« Je suis choquée… Je ne m’attendais pas à ça en Turquie », confie en larmes une femme voilée dans une vidéo devenue virale sur TikTok et Instagram.
Venue passer quelques jours à Istanbul, elle décide de dîner au restaurant Lacivert, une adresse réputée de la rive asiatique, connue pour sa vue imprenable sur le Bosphore et sa clientèle huppée. Mais l’accueil qu’elle y reçoit vire rapidement au cauchemar.
Selon ses propos, confirmés par sa vidéo, une hôtesse lui aurait signifié que sa tenue n’était « pas conforme » aux règles de l’établissement. En d’autres termes : son voile était trop visible.
« Quand je lui ai dit que vous portiez aussi un voile, elle m’a répondu : ‘Oui, mais le mien est plus petit… plus léger' », raconte-t-elle, visiblement choquée par ce qu’elle considère comme une discrimination déguisée en règlement.
Turquie : un pays musulman… mais officiellement laïc
Le récit de cette Française a rapidement enflammé les réseaux sociaux.
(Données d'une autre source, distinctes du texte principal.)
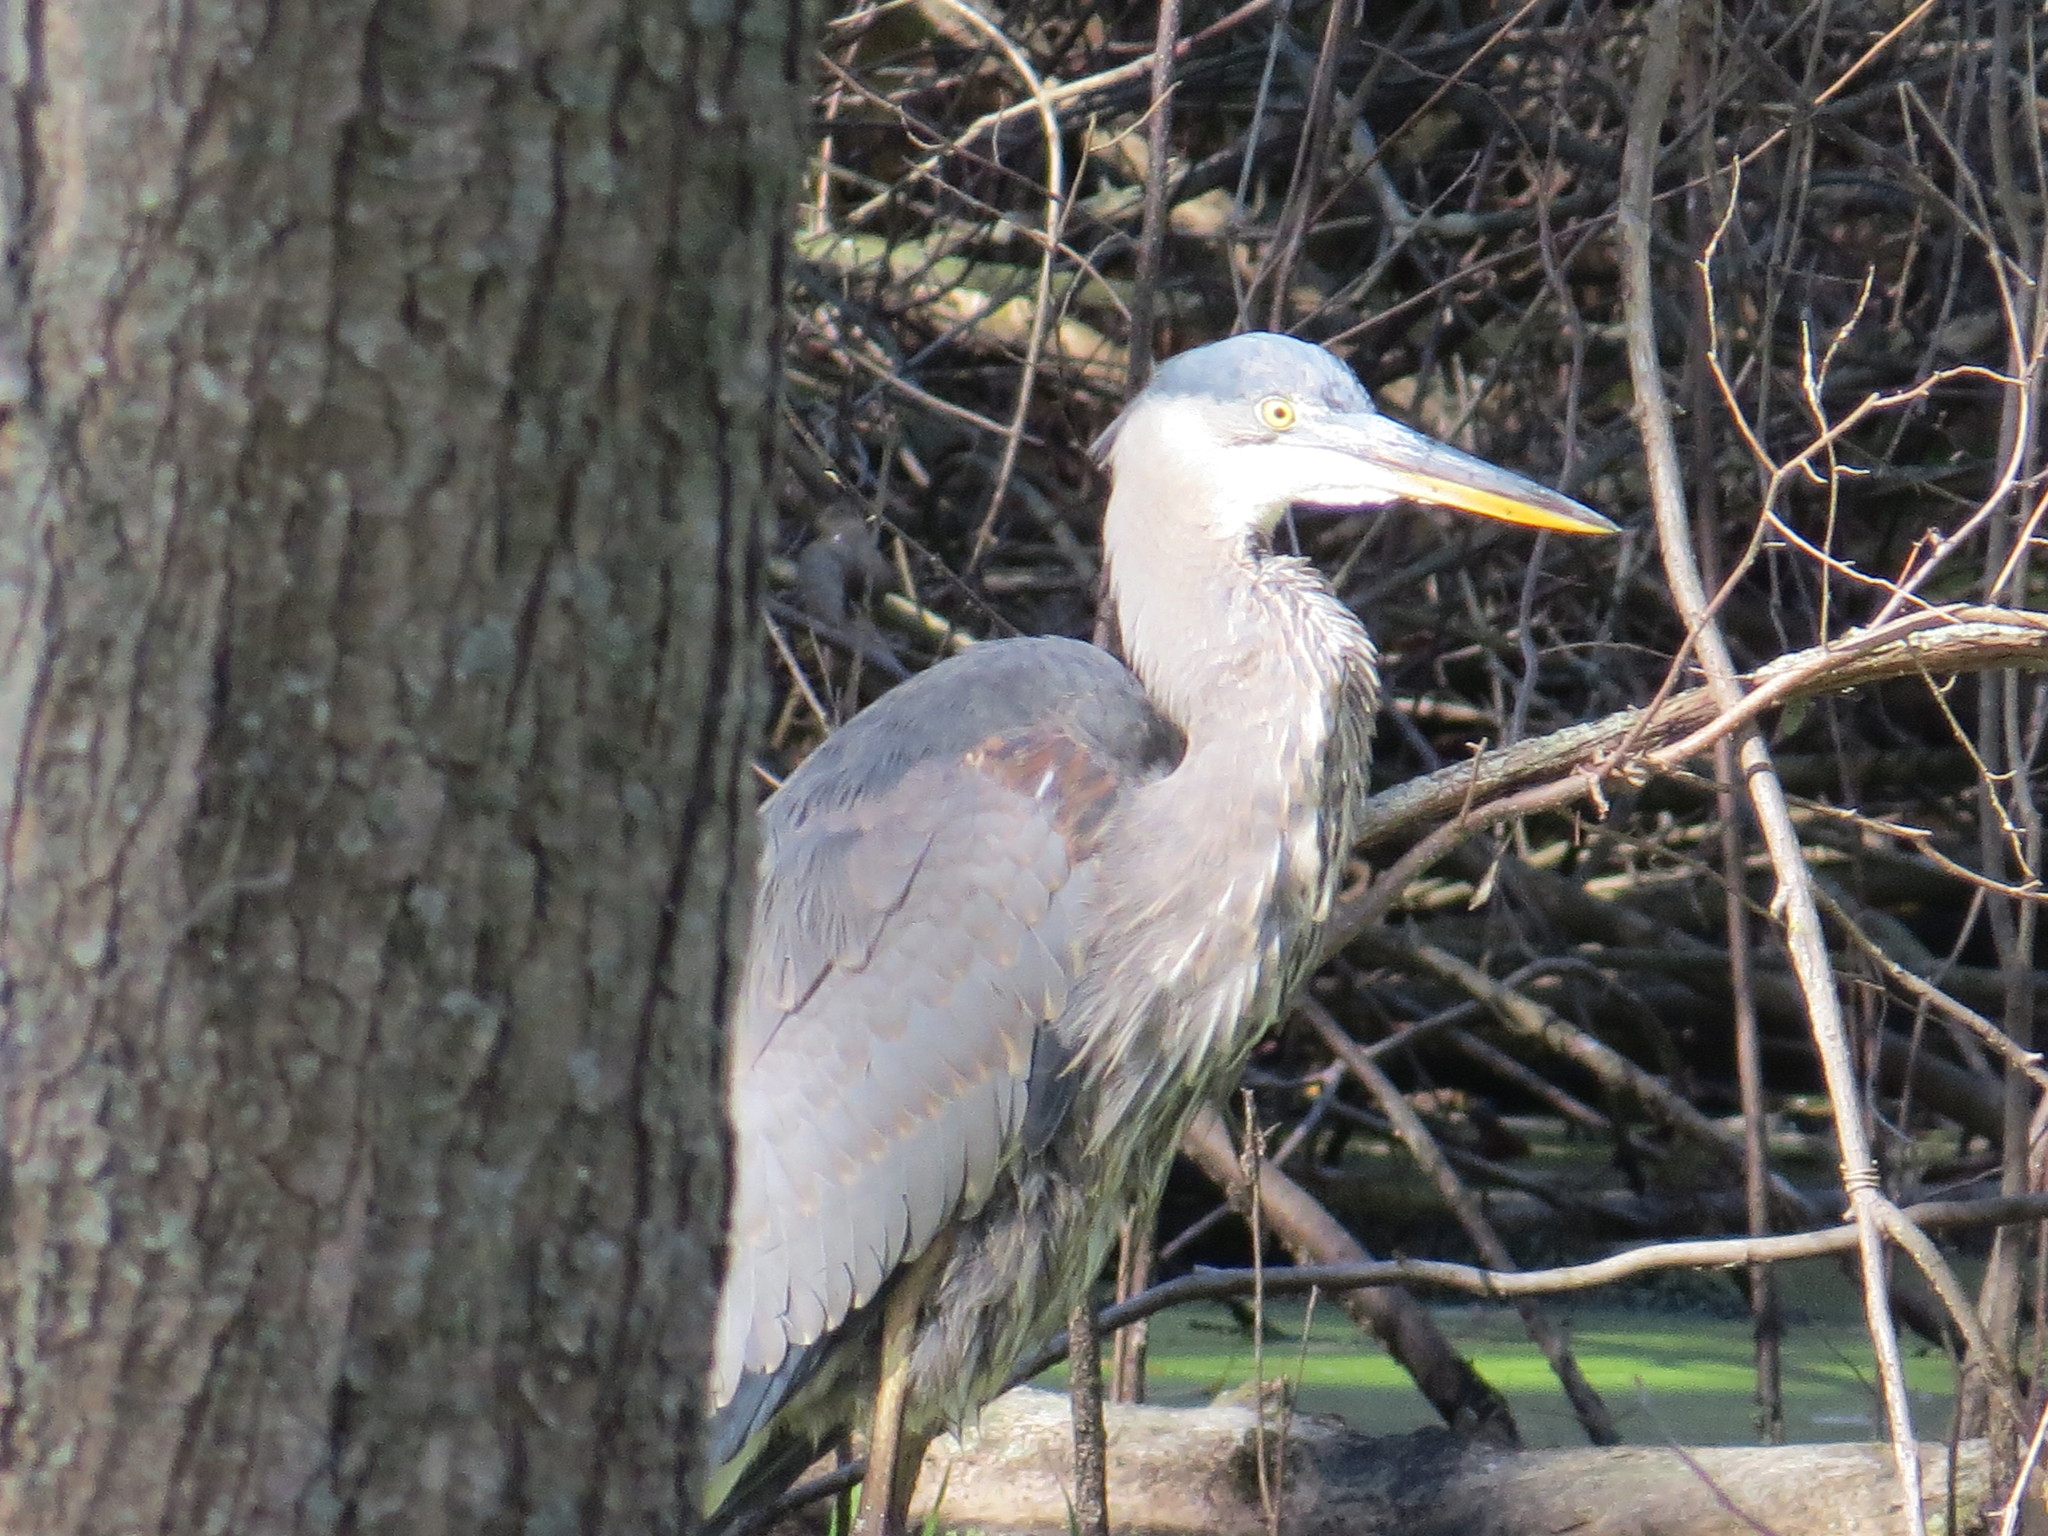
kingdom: Animalia
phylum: Chordata
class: Aves
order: Pelecaniformes
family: Ardeidae
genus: Ardea
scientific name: Ardea herodias
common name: Great blue heron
De nombreux internautes ont exprimé leur incompréhension, leur colère, voire leur tristesse face à cette situation paradoxale. Comment, dans un pays à majorité musulmane, une femme voilée peut-elle être discriminée à cause de son foulard ?
La réponse n’est pas aussi simple qu’elle n’y paraît.
Depuis la fondation de la République de Turquie par Mustafa Kemal Atatürk en 1923, le pays s’est construit sur une laïcité rigide, comparable à celle de la France. Pendant des décennies, le port du voile a même été interdit dans certaines institutions publiques, notamment à l’université ou au Parlement.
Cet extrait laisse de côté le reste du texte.